Risarcimento danni e infortunio sul lavoro
Risarcimento danni e infortunio sul lavoro
Corte di Cassazione, sezione Lavoro
sentenza 3 dicembre 2014 – 13 aprile 2015, n. 7388
Presidente/Relatore Stile
La Corte di Cassazione, con la sentenza che di seguito si riporta al link in fondo alla pagina, ha esaminato un caso riguardante la richiesta di risarcimento avanzata da una dipendente della Regione Emilia-Romagna per il ristoro dei danni patiti per esser scivolata nel corridoio di un garage posto al secondo piano interrato della sede datoriale.
Secondo il giudice di primo grado, in ordine alle caratteristiche dei pavimento de quo, osservava che nessuna cautela specifica era stata violata dalla Regione e, in sede d’appello, la donna lamentava dunque una inesatta ricognizione del diritto oggettivo ed una erronea valutazione del quadro probatorio ma, anche questa volta i giudici territoriali rigettavano il ricorso.
Tutto veniva quindi posto al vaglio dei giudici di Piazza Cavour che in sostanza dovevano valutare se l’infortunio era dipeso dallo scivolamento della lavoratrice sul pavimento dell’autorimessa dei palazzo della Regione e se tale caduta poteva o meno attribuirsi a reponsabilità della Regione, datrice di lavoro della ricorrente.
Secondo i giudici del Palazzaccio “l’infortunio di cui trattasi, ancorché indennizzabile (ed indennizzato), non è, tuttavia, risarcibile” e, pertanto, il ricorso è stato rigettato.
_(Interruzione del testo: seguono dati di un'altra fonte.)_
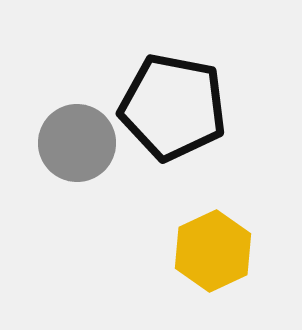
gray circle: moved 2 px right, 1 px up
Gli ermellini, infatti, hanno osservato che “le valutazioni delle risultanze probatorie operate dal Giudice di appello sono congruamente motivate e l’iter logico-argomentativo che sorregge la decisione è chiaramente individuabile, non presentando alcun profilo di manifesta illogicità o insanabile contraddizione. Inoltre, contrariamente a quanto lamentato dalla ricorrente, la Corte territoriale ha debitamente considerato tutte le circostanze emerse nell’ambito della ricostruzione fattuale dell’infortunio occorso, rispetto alle quali i riferimenti al d. lgs. n. 62611994 non appaiono dirimenti.
Diverge, evidentemente, il giudizio sulla valenza delle stesse al fine di ritenere sussistente ovvero escludere la responsabilità del datore di lavoro.
Ma, la Corte territoriale, con motivazione corretta sotto il profilo giuridico e congruamente articolata, ha ritenuto che non potesse configurarsi una responsabilità civile a carico del datore di lavoro, giacché, pur dovendosi dare atto che, nel quadro della suddetta normativa, di cui ai suddetti D.M. n. 23611989 e D.P.R. n. 503/1996, andava rispettato un più rigoroso livello del c.d. coefficiente di attrito (superiore a 40), non potevano trascurarsi le circostanze sopra riportate (assenza dì vizi di manutenzione o di insidia legata alle pulizie, conoscenza, da parte della paganella, del tratto di pavimento in questione, ecc.), che inducevano ad escludere ogni responsabilità. Così argomentando, la Corte di merito ha mostrato di adeguarsi alle stesse considerazioni del CTU, laddove sottolinea – come riportato testualmente nel controricorso- che le prove strumentali avevano “evidenziato una modesta scivolosità che questo CTU ritiene comune alla generalità dei pavimenti esistenti negli uffici pubblici e privati” e “che il rischio del pavimento de quo, sia pure modestamente scivoloso, in concreto non risulta di particolare rilievo)“.